Рецидив опухоли является основной причиной неэффективности режима хирургической резекции ГБМ. Наш протокол предоставляет уникальную модель рецидива ГБМ для эффективных локальных исследований рецидива после исследования. Этот метод обеспечивает удобный и осуществимый метод построения пострезекционной модели рецидива ГБМ и может быть использован в различных исследованиях рецидива ГБМ.
Начните с подготовки животного. Разрежьте офтальмологическими ножницами кожу головы мыши примерно на один сантиметр по средней линии на правом лбу. Настройте стереотаксический аппарат так, чтобы шов «елочка» и точка переднего родничка располагались на одном уровне.
С помощью ватного тампона, смоченного в фиалке гении, отметьте точку на один миллиметр спереди, на 1,8 миллиметра справа и на три миллиметра вниз от переднего родничка. Просверлите острие с помощью мини-краниального сверла диаметром один миллиметр. Создайте пору диаметром около одного миллиметра и глубиной один миллиметр.
Удалить экссудированную спинномозговую жидкость стерильным ватным тампоном. Далее микрошприцем аспирируют пять микролитров суспензии опухолевых клеток. Совместите кончик иглы микрошприца вертикально с отверстием для сверления черепа и вводите до тех пор, пока кончик иглы не войдет в плоскость черепа на три миллиметра.
Затем втяните иглу на 0,5 миллиметра. Откройте микрошприц и введите раствор со скоростью один микролитр в минуту. Держите иглу в течение 10 минут после инъекции.
Затем медленно извлеките микрошприц и прижмите место инъекции стерильным сухим ватным тампоном. Зашить волосистую часть головы нерассасывающимся хирургическим шовным материалом 10-0 и продезинфицировать разрез. Следите за здоровьем животного и держите его в теплых условиях.
После того, как мышь проснется, переместите ее обратно в клетку корпуса.

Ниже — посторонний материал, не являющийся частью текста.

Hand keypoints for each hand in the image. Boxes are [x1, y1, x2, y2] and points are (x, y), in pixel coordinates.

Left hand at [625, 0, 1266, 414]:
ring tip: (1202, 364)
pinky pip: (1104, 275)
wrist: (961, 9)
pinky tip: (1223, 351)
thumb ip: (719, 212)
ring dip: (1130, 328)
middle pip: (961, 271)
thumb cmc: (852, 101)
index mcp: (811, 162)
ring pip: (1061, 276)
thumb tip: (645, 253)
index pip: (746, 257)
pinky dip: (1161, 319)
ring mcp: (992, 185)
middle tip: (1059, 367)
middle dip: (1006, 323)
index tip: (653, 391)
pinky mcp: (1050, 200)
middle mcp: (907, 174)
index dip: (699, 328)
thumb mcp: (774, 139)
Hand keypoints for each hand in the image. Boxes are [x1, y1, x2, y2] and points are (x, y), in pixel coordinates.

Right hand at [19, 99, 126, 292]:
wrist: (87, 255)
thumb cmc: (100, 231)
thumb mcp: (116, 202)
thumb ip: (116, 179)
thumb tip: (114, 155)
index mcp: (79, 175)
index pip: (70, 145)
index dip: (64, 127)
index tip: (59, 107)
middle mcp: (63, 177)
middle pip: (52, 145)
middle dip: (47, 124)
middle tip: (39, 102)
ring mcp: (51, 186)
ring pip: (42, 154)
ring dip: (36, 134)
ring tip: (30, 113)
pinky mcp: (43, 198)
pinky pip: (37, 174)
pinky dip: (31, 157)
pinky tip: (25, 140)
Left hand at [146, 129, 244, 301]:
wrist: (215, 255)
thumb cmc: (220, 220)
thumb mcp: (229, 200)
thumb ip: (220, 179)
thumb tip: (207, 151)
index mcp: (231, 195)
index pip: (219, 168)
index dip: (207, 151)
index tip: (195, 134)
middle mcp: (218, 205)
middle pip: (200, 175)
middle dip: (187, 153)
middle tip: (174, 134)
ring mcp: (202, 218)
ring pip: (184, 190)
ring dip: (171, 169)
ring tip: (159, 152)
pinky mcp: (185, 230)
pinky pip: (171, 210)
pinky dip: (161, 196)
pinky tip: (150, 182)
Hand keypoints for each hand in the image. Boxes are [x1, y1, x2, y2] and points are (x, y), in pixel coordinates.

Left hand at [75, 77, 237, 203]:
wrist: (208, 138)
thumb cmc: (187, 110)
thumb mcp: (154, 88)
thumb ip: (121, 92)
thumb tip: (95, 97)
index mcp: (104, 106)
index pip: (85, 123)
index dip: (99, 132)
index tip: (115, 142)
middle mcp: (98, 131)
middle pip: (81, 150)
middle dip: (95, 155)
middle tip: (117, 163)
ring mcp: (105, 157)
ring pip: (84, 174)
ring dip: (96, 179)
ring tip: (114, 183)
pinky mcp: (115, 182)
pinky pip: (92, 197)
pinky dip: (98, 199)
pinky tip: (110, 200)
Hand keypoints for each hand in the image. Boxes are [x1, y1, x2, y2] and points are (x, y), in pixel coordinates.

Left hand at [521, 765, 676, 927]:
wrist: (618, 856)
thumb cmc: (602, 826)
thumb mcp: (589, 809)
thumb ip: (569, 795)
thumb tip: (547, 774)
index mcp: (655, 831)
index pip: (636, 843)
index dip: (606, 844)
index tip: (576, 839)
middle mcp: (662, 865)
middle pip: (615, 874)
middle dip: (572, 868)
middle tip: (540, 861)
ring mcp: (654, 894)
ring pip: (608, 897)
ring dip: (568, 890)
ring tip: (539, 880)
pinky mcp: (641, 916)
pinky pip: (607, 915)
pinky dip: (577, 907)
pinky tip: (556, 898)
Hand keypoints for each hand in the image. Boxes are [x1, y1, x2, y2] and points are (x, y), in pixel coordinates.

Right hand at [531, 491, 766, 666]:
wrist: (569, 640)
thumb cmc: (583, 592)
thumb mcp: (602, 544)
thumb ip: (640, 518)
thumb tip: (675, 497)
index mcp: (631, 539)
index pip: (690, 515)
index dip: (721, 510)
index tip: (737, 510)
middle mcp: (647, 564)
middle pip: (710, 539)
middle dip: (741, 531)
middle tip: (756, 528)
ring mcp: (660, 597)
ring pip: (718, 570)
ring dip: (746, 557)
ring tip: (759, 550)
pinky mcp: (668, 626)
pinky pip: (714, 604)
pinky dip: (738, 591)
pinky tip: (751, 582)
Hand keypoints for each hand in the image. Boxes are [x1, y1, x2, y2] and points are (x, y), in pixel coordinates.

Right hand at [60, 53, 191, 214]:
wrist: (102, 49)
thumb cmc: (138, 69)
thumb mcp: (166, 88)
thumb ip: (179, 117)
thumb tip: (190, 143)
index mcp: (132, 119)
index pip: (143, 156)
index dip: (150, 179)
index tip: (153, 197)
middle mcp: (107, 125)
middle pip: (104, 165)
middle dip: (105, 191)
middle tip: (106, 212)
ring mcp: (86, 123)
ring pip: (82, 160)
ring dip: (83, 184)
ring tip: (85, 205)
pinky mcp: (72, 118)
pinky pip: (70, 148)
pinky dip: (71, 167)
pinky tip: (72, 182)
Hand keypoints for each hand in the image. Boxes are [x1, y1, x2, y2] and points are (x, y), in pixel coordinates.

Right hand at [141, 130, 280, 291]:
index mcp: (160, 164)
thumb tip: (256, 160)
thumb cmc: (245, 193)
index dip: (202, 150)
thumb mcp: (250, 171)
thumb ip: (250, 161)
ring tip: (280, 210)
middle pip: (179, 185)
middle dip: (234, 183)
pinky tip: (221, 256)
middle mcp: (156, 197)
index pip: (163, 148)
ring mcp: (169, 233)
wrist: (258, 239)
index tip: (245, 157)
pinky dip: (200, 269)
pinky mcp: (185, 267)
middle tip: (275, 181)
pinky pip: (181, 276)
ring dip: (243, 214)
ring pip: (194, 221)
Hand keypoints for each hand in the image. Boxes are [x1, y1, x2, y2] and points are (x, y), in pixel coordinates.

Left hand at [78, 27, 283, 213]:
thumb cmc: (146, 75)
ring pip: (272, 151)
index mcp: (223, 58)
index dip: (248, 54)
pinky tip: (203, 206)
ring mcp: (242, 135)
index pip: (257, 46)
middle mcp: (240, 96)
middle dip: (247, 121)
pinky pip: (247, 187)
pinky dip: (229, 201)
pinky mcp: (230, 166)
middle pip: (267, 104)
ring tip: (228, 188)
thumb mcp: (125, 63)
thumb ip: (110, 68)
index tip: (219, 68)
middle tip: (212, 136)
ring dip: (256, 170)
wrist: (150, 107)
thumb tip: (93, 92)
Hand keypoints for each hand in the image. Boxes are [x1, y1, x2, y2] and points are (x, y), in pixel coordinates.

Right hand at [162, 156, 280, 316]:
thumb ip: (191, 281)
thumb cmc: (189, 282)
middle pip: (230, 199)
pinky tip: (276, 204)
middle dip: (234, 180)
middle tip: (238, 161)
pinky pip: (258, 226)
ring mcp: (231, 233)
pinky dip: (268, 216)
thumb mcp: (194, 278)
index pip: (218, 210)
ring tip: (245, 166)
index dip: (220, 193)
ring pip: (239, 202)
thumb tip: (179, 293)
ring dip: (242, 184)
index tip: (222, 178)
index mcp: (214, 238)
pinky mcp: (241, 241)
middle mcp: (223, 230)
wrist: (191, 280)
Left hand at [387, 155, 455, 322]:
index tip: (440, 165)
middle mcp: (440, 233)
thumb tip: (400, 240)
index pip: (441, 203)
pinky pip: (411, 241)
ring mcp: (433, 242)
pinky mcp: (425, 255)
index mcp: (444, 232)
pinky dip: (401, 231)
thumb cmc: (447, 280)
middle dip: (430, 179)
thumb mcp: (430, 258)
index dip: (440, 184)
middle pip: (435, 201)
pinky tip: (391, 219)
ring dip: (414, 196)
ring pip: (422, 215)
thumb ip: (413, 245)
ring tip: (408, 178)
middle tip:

Через 10 дней после вынашивания опухоли обнаружить трансплантированную опухоль. Для этого введите мыши внутрибрюшинно флуоресцеин калия, а через 11 секунд визуализируйте мышь с помощью биолюминесцентной системы визуализации in vivo.
Отделите ткани волосистой части головы и черепа и проверьте отверстие, используемое для построения ортотопической внутричерепной модели GBM. Если отверстие зажило, определите отверстие с помощью стереотаксического аппарата и просверлите отверстие, как показано выше. Увеличьте весь диаметр до пяти миллиметров с помощью сверла для черепа и удалите выделяемую спинномозговую жидкость стерильным ватным тампоном.
Сфокусируйте микроскоп на головке мыши и отрегулируйте настройки так, чтобы отверстие для сверления находилось в центре поля зрения. Вырежьте мозговые оболочки микроножницами. Затем удаляют часть опухолевой ткани микрокюреткой и микроскальпелем под микроскопом.
Остановите кровотечение стерильной марлей и промойте укол стерильным физиологическим раствором. С помощью шприца объемом один миллилитр введите в полость резекции 10 микролитров имеющегося в продаже гидрогеля. Используя этот протокол, клетки GBM были имплантированы в мозг мышей, и рост опухоли был проверен с помощью биолюминесцентной визуализации in vivo на 10-й день.
Резекция и инъекция гидрогеля были выполнены на 11-е сутки. Размер опухолей в пострезекционной модели ГБМ был значительно меньше, чем в ортотопической внутричерепной модели ГБМ. Наблюдение за остаточным ростом опухоли на 25-е сутки показало рецидив опухолей.
Окрашивание H&E подтвердило, что модель рецидива GBM после резекции была построена успешно, и что остаточные опухоли значительно рецидивировали после резекции. Самое главное, что нужно помнить при этой процедуре – это разрезать мозговые оболочки и удалить часть опухолевой ткани под микроскопом.